Version
Cb Response Version 5.x
Issue
The default search order in the UI is None for binary and process pages. The UI gives the users the ability to sort by other criteria, but the selection is not persisted and reverts to None again when the pages are reloaded. This default setting can be changed in cb.conf:
# Parameterization of search page default sort order and page size (default are
# as shown below) #CoreServicesProcessSearchOrder="" #CoreServicesBinarySearchOrder="" |
Symptoms
If the chosen setting isn't valid, there will be a broken API call visible in solr/debug.log:
2016-03-15 21:38:07,305 - [ERROR] - from org.apache.solr.core.SolrCore in http-8080-23
org.apache.solr.common.SolrException: Can't determine a Sort Order (asc or desc) in sort spec 'Process lastupdate time', pos=7
at org.apache.solr.search.QueryParsing.parseSort(QueryParsing.java:324)

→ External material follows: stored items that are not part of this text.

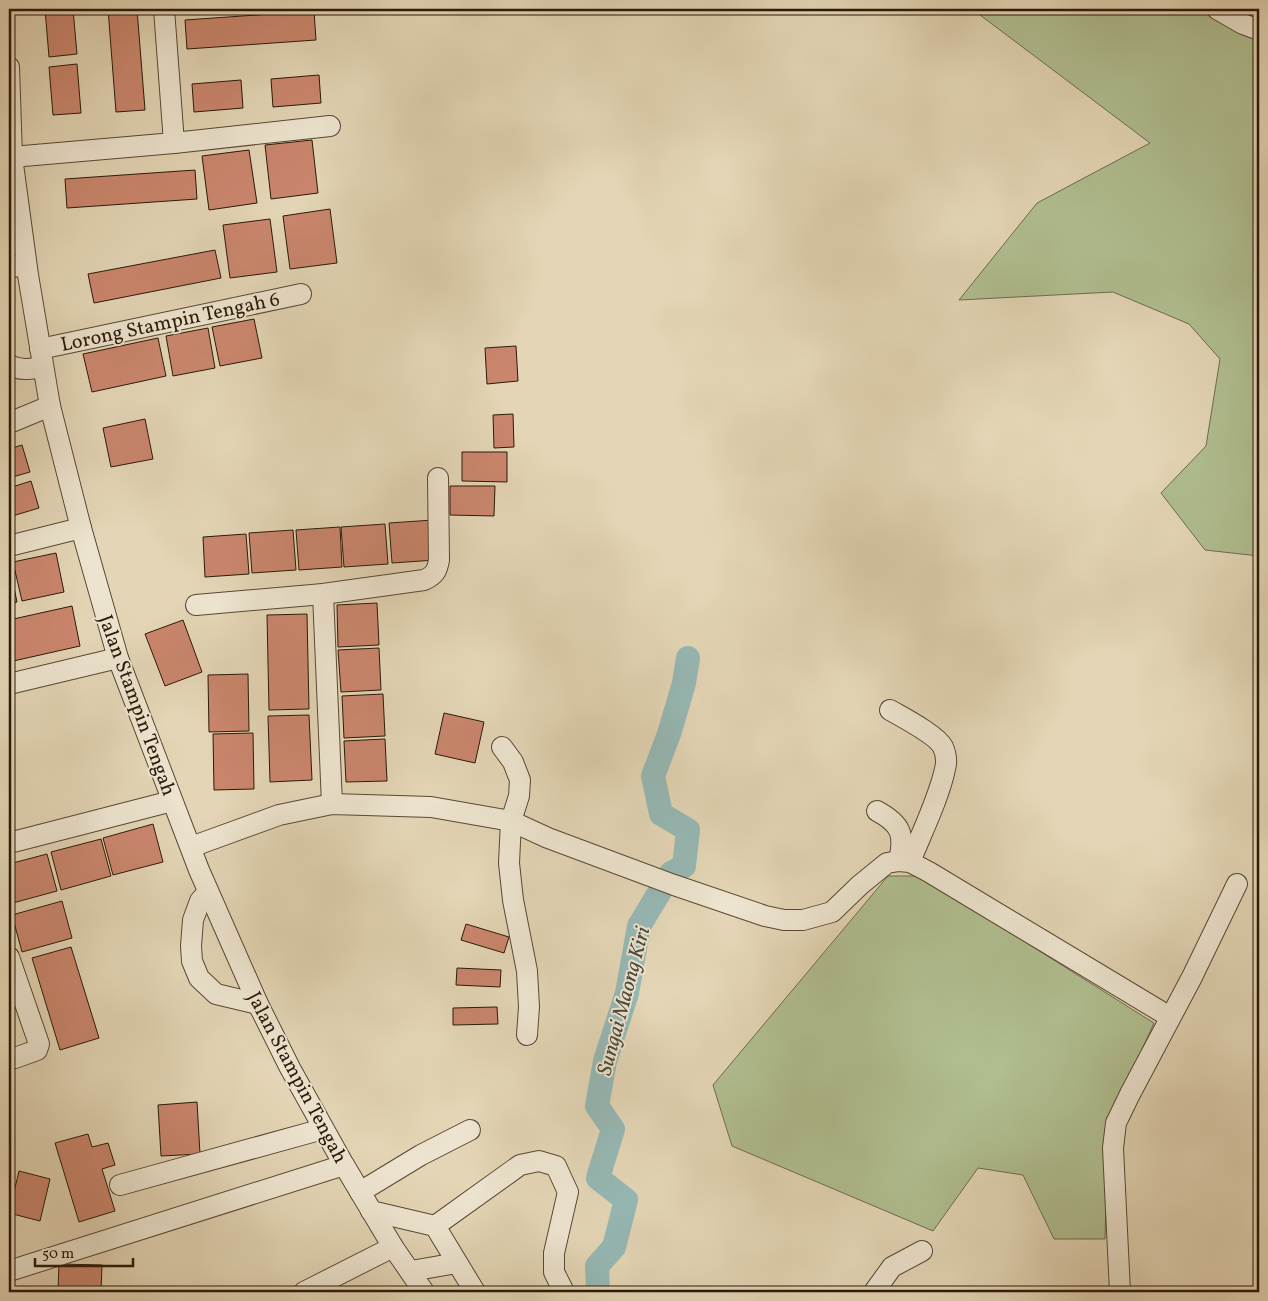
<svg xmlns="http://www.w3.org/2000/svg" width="1268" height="1301" font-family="Vollkorn,serif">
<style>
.green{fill:#b0be90;stroke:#6e6c4c}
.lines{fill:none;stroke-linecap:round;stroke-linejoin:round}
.river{stroke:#96b8b4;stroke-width:24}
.building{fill:#ca866d;stroke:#2b1908}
.minor-casing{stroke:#594833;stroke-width:22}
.minor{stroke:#ede4cf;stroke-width:20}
.labels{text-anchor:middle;stroke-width:4;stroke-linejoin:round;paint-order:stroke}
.street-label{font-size:20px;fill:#2b1908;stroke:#ede4cf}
.water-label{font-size:21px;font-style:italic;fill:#4b493c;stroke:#ede4cf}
</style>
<rect width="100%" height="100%" fill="#e3d5b5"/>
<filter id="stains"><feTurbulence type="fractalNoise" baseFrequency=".004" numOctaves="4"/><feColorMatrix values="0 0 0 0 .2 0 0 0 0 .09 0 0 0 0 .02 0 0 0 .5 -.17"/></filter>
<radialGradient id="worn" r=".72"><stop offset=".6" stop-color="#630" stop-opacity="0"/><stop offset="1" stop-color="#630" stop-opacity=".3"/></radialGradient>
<g class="green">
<path d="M 985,9 L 1259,9 L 1259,556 L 1205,550 L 1161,493 L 1206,446 L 1220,359 L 1189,324 L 1113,292 L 959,300 L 1037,203 L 1150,143 L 980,15 Z"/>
<path d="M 888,876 L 920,876 L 1154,1023 L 1108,1125 L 1105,1239 L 1054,1239 L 1023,1175 L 978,1168 L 933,1231 L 732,1146 L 713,1085 Z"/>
</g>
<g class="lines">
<path class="river" d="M 598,1292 L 597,1266 L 614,1247 L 626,1200 L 598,1178 L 613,1129 L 597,1106 L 605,1061 L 627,993 L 639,926 L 671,873 L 684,866 L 688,830 L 661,814 L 653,776 L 669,734 L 684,683 L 688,658"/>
</g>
<g class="building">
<path d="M 45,9 L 73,9 L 77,54 L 49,57 Z"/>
<path d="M 108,9 L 137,9 L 145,110 L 116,112 Z"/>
<path d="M 314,11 L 316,40 L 187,49 L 185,20 Z"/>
<path d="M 77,64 L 81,113 L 53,115 L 49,67 Z"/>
<path d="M 319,75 L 321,103 L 273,107 L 271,79 Z"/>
<path d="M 241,80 L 243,108 L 194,112 L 192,84 Z"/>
<path d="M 312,140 L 318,193 L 271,199 L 265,145 Z"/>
<path d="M 249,150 L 257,203 L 209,210 L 202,156 Z"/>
<path d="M 195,170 L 197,199 L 67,208 L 65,179 Z"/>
<path d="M 330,209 L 337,263 L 290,269 L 283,216 Z"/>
<path d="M 270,219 L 277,272 L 230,278 L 223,225 Z"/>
<path d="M 215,250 L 221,278 L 94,303 L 88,274 Z"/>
<path d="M 254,319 L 262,358 L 220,366 L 212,327 Z"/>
<path d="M 208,328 L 215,368 L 173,376 L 166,336 Z"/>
<path d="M 158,338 L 166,376 L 92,392 L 83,354 Z"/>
<path d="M 516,346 L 518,381 L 487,384 L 485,348 Z"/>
<path d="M 513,414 L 514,447 L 494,448 L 493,415 Z"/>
<path d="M 145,419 L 153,459 L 111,467 L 103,428 Z"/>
<path d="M 22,445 L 30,472 L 9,478 L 9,449 Z"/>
<path d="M 462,452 L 507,452 L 507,482 L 462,481 Z"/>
<path d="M 31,481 L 39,508 L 9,517 L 9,488 Z"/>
<path d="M 450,486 L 495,486 L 494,516 L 450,515 Z"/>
<path d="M 433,520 L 436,560 L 392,563 L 389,523 Z"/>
<path d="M 385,524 L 388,564 L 344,567 L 341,527 Z"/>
<path d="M 340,527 L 342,567 L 299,570 L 296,530 Z"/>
<path d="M 293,530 L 296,570 L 252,573 L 249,533 Z"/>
<path d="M 246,534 L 249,574 L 205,577 L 203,537 Z"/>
<path d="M 56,553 L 64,592 L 22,601 L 13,562 Z"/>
<path d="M 9,564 L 17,602 L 9,604 Z"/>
<path d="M 377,603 L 379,645 L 338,647 L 337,605 Z"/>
<path d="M 72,606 L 80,646 L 9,662 L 9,620 Z"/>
<path d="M 307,614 L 309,709 L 269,710 L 267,615 Z"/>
<path d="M 183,620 L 202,672 L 165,686 L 145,634 Z"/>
<path d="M 379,648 L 381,690 L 341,692 L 338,650 Z"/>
<path d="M 248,674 L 249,731 L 209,732 L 208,675 Z"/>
<path d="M 383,694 L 385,736 L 344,738 L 342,696 Z"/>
<path d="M 444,713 L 484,722 L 475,763 L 435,754 Z"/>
<path d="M 309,715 L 312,780 L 270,782 L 268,716 Z"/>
<path d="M 253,733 L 254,789 L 214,790 L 213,734 Z"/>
<path d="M 385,739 L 387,781 L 346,782 L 344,741 Z"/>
<path d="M 153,824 L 163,862 L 113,875 L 103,838 Z"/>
<path d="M 101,839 L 111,876 L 61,890 L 51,852 Z"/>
<path d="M 47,854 L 57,891 L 9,904 L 9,864 Z"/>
<path d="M 62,901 L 72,938 L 22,952 L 12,915 Z"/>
<path d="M 466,924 L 509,937 L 504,953 L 461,940 Z"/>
<path d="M 71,947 L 99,1038 L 60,1050 L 32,958 Z"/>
<path d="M 457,968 L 501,970 L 500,987 L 456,985 Z"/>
<path d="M 497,1007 L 498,1024 L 453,1025 L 453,1008 Z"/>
<path d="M 197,1102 L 200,1154 L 161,1156 L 158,1105 Z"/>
<path d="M 88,1134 L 92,1147 L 108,1143 L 115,1165 L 102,1169 L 115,1211 L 79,1222 L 55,1143 Z"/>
<path d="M 19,1171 L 50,1179 L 40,1221 L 9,1213 Z"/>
<path d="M 59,1264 L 102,1265 L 101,1292 L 58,1292 Z"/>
</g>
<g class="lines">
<g class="minor-casing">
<g id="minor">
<path d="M 164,9 L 174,143"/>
<path d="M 1217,9 L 1243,24 L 1259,30"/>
<path d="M 9,67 L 12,157 L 28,275 L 50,406 L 81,528 L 118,658 L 199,870 L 258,1004 L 290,1068 L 344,1165 L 393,1247 L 424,1292"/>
<path d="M 12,157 L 174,143 L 330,126"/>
<path d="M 9,268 L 26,264"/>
<path d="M 40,349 L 301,294"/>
<path d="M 9,365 C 20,371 31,369 43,367"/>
<path d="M 9,423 L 50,406"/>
<path d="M 9,546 L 81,528"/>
<path d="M 323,594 L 332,804"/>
<path d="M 196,605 L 323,594 L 424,580 C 435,575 437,571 439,560 L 438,478"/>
<path d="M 9,684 L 118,658"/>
<path d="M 890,710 C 902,717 937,735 943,747 C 946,754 947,762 945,769 C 939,798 921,834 910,862"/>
<path d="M 502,747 L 513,762 L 520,780 L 519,796 L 511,821 L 509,863 L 513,900 L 527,971 L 529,1007 L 527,1035"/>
<path d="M 877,811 C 901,824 905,834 899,861"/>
<path d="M 9,843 L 172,801"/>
<path d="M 191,847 L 279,815 L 332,804 L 431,807 L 511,821 L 548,838 L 674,885 L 765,916 L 784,920 L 803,920 L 832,912 L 860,885 L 887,863 L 899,861 L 910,862 L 929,872 L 1170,1017"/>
<path d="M 208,892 L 200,901 L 193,920 L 191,946 L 192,961 L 199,978 L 216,994 L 258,1004"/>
<path d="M 9,957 L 39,1044 L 37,1050 L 15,1058 L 9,1056"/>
<path d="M 120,1185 L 323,1129"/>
<path d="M 360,1192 L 421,1155 L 470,1130"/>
<path d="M 371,1211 L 435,1226"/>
<path d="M 9,1271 L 344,1165"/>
<path d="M 411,1271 L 457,1263"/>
<path d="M 304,1292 L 393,1247"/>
<path d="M 475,1292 L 435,1226 L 520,1165 L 539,1161 L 556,1166 L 568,1192 L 554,1253 L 554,1272 L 564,1292"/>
<path d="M 874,1292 L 892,1267 L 922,1251"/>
<path d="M 1120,1292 L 1113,1148 L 1116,1123 L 1130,1094 L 1192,977 L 1237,884"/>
</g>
</g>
<use href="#minor" class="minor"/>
</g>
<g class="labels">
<g class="street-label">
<text transform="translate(170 321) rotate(-12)" y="7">Lorong Stampin Tengah 6</text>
<text transform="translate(138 705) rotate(70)" y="7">Jalan Stampin Tengah</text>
<text transform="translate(298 1077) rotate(62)" y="7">Jalan Stampin Tengah</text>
</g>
<g class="water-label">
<text transform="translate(623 1001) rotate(-75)" y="7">Sungai Maong Kiri</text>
</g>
</g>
<rect width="1268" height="1301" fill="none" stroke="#e3d5b5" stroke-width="30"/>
<rect x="10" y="10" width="1248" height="1281" fill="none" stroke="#2b1908" stroke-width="2.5"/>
<rect x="15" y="15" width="1238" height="1271" fill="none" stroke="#2b1908"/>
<path d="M35 1258v8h98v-8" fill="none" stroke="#2b1908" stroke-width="2.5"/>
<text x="42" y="1258" font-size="15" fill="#2b1908" stroke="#ede4cf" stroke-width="4" paint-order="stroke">50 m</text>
<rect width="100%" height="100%" filter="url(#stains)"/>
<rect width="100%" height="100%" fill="url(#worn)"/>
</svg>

at org.apache.solr.search.QParser.getSort(QParser.java:281)
at org.apache.solr.handler.component.QueryComponent.prepare(QueryComponent.java:123)
Solution
The valid mappings for this feature are as follows:
|
| Process last update time | "last_update desc" |
| Process start time | "start desc" |
| Process name | "process_name asc" |
| Count of Network connections | "netconn_count desc" |
| Count of Registry modifications | "regmod_count desc" |
| Count of File modifications | "filemod_count desc" |
| Count of Binary loads | "modload_count desc" |
| None | "" |
|
| First seen time | "server_added_timestamp desc" |
| CB Alliance: VirusTotal Hits | "alliance_score_virustotal desc" |
| Sign time | "digsig_sign_time asc" |
| File size | "orig_mod_len desc" |
| Company name | "company_name asc" |
| MD5 | "md5 asc" |
| None | "" |
Important Note(s)
No other option or mapping is allowed.